■ Task statement ■
Your task is to copy the data exactly while leaving out every picture.

========

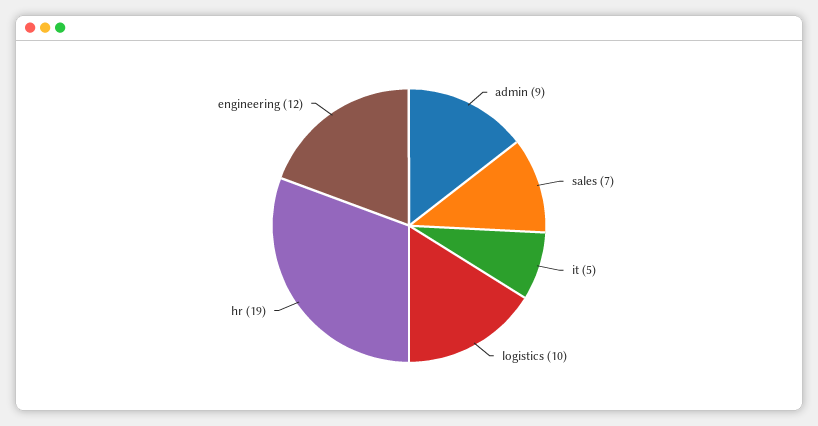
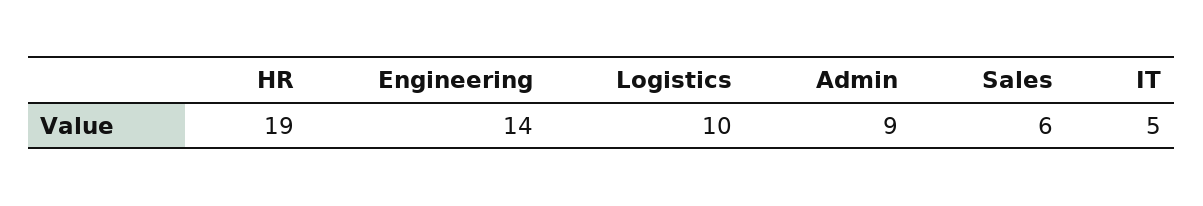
  {
    "admin": 9,
-   "sales": 7,
+   "sales": 6,
    "it": 5,
    "logistics": 10,
    "hr": 19,
-   "engineering": 12
+   "engineering": 14
  }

========

■ Result of the exercise ■
  {
    "admin": 9,
-   "sales": 7,
+   "sales": 6,
    "it": 5,
    "logistics": 10,
    "hr": 19,
-   "engineering": 12
+   "engineering": 14
  }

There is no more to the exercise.